━━━━━ Records for processing ━━━━━

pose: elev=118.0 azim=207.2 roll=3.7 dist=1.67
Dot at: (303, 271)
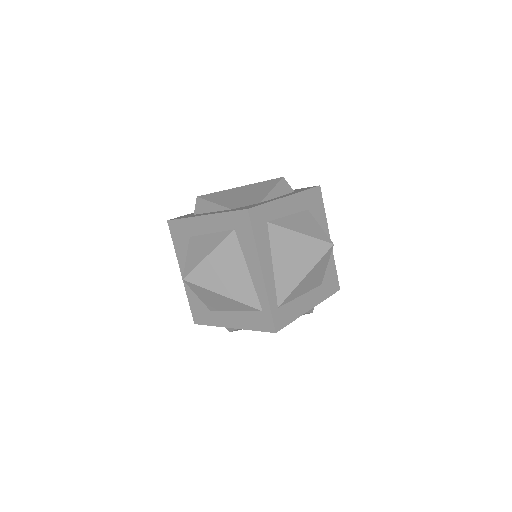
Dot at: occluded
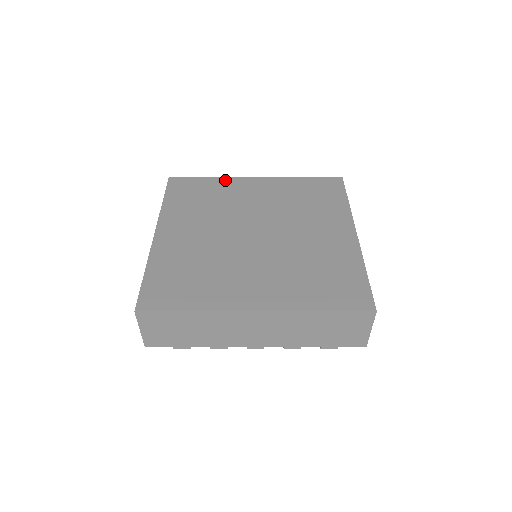
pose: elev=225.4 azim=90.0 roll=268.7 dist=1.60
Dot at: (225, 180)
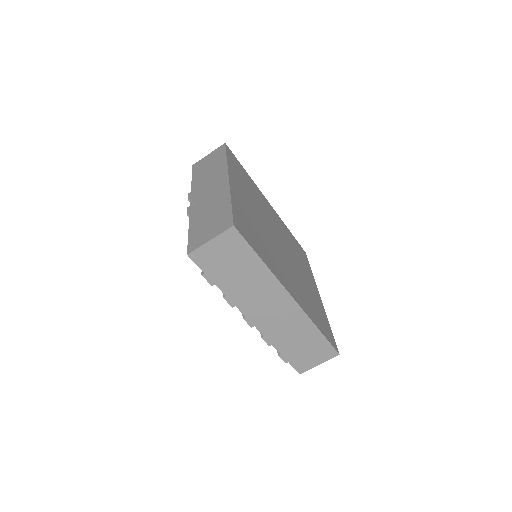
Dot at: (255, 185)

━━━━━

#### Challenge
Gather every line of the data above that contains the string "roll", and copy each one out in full.

#### Task solution
pose: elev=118.0 azim=207.2 roll=3.7 dist=1.67
pose: elev=225.4 azim=90.0 roll=268.7 dist=1.60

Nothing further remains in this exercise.